Questions à traiter:
A. Répondez à ces questions à l'aide de l'article sur la plainte d'Anouar Malek :
(i) Quel délai Trial a-t-il accordé aux autorités algériennes pour rouvrir le dossier ?
(ii) À quelle date le Comité contre la torture des Nations unies a-t-il condamné l'Algérie ?
(iii) Entre quelles années Anouar Malek a-t-il subi la torture en prison ?
B. Poursuivez l'article sur la condamnation de l'Algérie dans l'affaire Anouar Malek en reprenant juste après sa dernière phrase.

Texte fourni:
________________________

L’Onu condamne Soltani d’avoir «torturé» Anouar Malek !
L’association suisse contre l’impunité (Trial) a accordé aux autorités algériennes un délai de trois mois pour rouvrir le dossier de la torture dont était victime l’écrivain Anouar Malek, et dont le point accusateur était pointé vers Bouguerra Soltani, et ce après la condamnation de l’Algérie pour torture et violation des droits de l’homme par le Comité contre la torture des Nations unies le 23 mai dernier.
Joint au téléphone par Echorouk, Anouar Malek a précisé avoir reçu lundi la décision du Comité contre la torture des Nations unies, qui a tranché dans la plainte qu’il a déposée fin 2010 auprès de la justice suisse contre Bouguerra Soltani, alors ministre, pour la torture subie en prison entre 2001 et 2005. Anouar Malek a ajouté que « Trial » suivrait le dossier et devrait se rendre dans les jours à venir auprès de la justice algérienne pour relancer le procès dans trois mois.
Et Anouar Malek d’ajouter, la même instance condamne l’Etat algérien à réparer tous les préjudices causés à ma personne pour la torture que j’ai subie ainsi que pour l’arrêt de travail que des hôpitaux étrangers m’ont prescrit dans des rapports que j’ai présentés devant la justice.

________________________

Données à examiner:

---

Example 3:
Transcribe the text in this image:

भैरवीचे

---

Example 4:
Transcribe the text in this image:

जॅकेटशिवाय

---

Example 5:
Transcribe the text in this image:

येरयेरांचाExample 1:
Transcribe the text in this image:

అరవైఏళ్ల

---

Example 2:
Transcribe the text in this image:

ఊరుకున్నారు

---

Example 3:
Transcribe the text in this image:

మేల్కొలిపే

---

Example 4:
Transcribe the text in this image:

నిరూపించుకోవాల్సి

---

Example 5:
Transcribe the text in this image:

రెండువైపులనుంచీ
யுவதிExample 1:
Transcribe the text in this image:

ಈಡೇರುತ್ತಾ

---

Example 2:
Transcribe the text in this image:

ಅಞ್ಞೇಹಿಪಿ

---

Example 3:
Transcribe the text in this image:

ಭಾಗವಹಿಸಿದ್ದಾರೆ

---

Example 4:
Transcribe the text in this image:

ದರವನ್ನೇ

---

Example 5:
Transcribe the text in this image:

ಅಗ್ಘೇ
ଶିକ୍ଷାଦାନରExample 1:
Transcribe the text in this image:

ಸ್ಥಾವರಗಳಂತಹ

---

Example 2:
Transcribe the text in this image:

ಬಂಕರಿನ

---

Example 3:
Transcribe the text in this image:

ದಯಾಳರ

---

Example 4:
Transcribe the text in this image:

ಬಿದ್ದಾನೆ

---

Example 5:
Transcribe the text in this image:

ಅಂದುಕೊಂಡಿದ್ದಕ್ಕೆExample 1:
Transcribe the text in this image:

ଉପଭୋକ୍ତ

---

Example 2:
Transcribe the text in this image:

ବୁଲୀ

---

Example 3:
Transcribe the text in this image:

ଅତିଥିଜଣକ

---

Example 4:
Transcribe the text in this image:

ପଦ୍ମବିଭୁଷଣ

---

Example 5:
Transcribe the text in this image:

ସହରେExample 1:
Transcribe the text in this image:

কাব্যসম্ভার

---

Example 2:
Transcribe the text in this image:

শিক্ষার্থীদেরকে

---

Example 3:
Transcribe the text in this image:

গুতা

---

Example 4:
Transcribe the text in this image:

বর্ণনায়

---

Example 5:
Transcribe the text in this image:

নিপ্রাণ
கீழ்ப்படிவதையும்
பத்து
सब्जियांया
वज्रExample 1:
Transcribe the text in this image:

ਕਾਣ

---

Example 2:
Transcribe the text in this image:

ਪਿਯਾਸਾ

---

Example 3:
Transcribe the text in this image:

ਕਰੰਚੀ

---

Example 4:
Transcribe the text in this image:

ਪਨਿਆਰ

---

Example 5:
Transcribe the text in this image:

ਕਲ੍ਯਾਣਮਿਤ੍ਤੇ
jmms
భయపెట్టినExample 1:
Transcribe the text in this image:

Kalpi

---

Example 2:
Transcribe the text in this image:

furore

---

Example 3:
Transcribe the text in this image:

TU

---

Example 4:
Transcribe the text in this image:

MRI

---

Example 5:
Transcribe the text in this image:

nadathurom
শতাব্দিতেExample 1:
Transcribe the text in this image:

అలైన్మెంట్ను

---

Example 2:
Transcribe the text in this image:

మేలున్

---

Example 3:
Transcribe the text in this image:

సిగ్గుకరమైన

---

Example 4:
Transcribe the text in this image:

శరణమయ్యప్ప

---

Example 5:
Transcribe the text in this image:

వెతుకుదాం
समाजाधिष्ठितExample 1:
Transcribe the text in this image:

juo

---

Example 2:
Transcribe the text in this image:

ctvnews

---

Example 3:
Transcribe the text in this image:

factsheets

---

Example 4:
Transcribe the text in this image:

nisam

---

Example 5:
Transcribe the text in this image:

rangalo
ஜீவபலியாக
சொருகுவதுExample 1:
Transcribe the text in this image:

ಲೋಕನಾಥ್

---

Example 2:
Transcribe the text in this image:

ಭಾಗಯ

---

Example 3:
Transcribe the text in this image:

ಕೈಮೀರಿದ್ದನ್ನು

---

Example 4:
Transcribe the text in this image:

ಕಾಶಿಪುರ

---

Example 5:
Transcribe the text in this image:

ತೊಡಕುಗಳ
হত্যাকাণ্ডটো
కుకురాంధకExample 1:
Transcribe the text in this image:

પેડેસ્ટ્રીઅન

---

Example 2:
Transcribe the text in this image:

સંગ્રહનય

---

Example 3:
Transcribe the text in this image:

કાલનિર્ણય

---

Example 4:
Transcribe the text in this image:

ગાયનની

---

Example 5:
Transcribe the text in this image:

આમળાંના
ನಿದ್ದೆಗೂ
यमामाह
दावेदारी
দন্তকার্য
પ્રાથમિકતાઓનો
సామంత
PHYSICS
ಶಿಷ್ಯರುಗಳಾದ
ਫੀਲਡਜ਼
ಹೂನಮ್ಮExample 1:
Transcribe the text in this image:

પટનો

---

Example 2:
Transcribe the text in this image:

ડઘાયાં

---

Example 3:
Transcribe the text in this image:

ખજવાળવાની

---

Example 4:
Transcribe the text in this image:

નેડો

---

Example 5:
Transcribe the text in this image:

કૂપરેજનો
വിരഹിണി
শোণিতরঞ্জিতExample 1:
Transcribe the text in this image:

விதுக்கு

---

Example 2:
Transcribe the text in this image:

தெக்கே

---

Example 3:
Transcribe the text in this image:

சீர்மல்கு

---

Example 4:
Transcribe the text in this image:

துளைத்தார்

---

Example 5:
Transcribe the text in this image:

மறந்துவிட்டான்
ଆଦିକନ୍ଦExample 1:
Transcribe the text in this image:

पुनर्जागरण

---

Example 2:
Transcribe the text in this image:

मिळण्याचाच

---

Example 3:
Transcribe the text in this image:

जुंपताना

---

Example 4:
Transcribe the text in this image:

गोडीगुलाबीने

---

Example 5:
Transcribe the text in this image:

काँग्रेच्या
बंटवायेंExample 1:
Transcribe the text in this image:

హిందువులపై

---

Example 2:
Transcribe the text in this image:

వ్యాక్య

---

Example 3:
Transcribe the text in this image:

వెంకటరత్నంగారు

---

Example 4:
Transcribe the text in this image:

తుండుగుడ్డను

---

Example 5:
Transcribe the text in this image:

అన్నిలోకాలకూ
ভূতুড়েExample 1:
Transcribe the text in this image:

________________________

Réponses par tâche:
A.
(i) Un délai de trois mois.
(ii) Le 23 mai dernier.
(iii) Entre 2001 et 2005.

B.
J’ai voulu, ajoute-t-il, que le dossier soit clos en Algérie mais le rejet de la plainte que j’ai déposée auprès du palais de justice d’Alger début 2010 m’a poussé à recourir à la justice suisse ». « J’ai tout simplement réclamé mes droits en tant que citoyen algérien et de juger les personnes qui m’ont torturé même si elles soient acquittées. L’essentiel pour moi, c’est la traduction devant la justice des personnes qui m’ont fait subir de la torture, mais ma requête était refusée », précise-t-il.
« Je ne vais pas renoncer à mes droits jusqu’à ce que la justice algérienne rouvre le procès», a-t-il souligné.